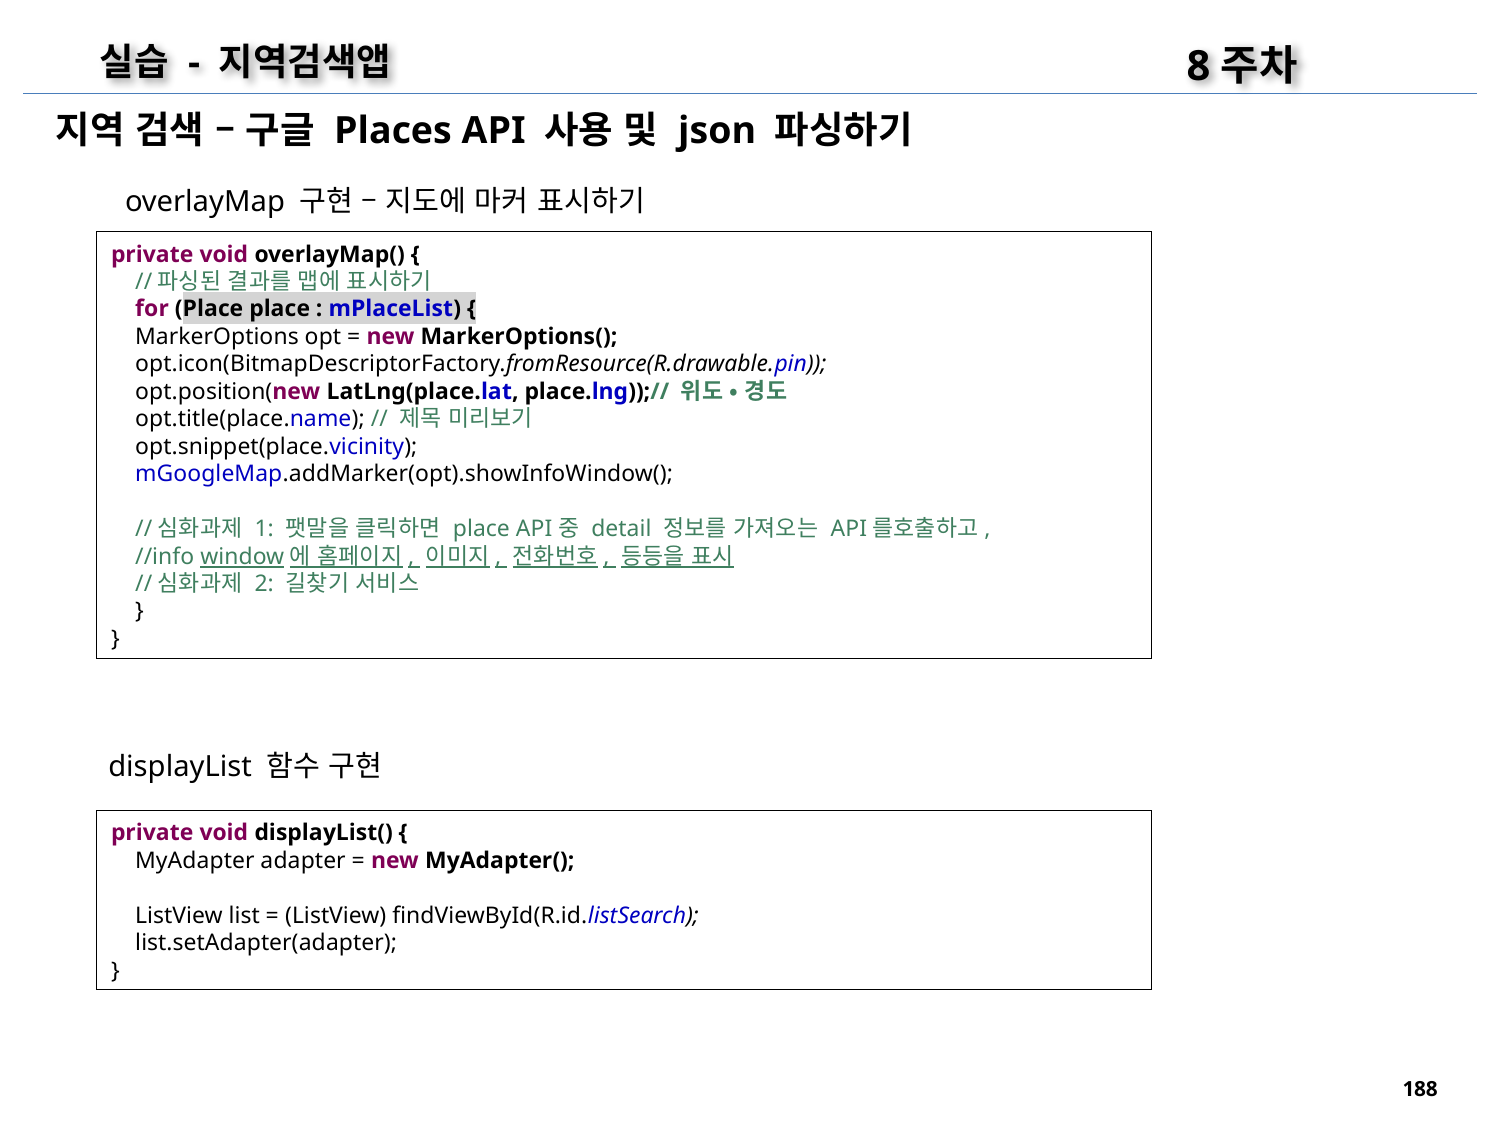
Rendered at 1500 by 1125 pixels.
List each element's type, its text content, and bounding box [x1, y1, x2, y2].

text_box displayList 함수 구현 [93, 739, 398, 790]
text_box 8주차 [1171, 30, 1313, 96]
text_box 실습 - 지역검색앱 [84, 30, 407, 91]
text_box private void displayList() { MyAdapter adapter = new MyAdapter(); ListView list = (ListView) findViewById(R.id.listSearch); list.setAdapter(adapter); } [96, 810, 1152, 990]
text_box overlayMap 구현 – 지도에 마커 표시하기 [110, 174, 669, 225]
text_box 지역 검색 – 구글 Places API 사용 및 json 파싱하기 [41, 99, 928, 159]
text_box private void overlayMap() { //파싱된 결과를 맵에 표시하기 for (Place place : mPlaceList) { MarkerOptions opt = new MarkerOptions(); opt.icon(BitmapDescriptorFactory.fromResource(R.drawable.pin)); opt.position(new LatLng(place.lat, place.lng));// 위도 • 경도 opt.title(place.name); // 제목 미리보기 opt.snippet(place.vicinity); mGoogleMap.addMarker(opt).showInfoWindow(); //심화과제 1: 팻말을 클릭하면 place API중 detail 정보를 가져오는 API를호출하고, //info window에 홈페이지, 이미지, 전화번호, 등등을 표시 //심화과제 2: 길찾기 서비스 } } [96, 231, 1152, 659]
━━━━
Verbatim copy, images excluded: transcribe all the entries above.

Rendered at 1500 by 1125 pixels.
List each element's type, its text content, and bounding box [x1, y1, x2, y2].

text_box displayList 함수 구현 [93, 739, 398, 790]
text_box 8주차 [1171, 30, 1313, 96]
text_box 실습 - 지역검색앱 [84, 30, 407, 91]
text_box private void displayList() { MyAdapter adapter = new MyAdapter(); ListView list = (ListView) findViewById(R.id.listSearch); list.setAdapter(adapter); } [96, 810, 1152, 990]
text_box overlayMap 구현 – 지도에 마커 표시하기 [110, 174, 669, 225]
text_box 지역 검색 – 구글 Places API 사용 및 json 파싱하기 [41, 99, 928, 159]
text_box private void overlayMap() { //파싱된 결과를 맵에 표시하기 for (Place place : mPlaceList) { MarkerOptions opt = new MarkerOptions(); opt.icon(BitmapDescriptorFactory.fromResource(R.drawable.pin)); opt.position(new LatLng(place.lat, place.lng));// 위도 • 경도 opt.title(place.name); // 제목 미리보기 opt.snippet(place.vicinity); mGoogleMap.addMarker(opt).showInfoWindow(); //심화과제 1: 팻말을 클릭하면 place API중 detail 정보를 가져오는 API를호출하고, //info window에 홈페이지, 이미지, 전화번호, 등등을 표시 //심화과제 2: 길찾기 서비스 } } [96, 231, 1152, 659]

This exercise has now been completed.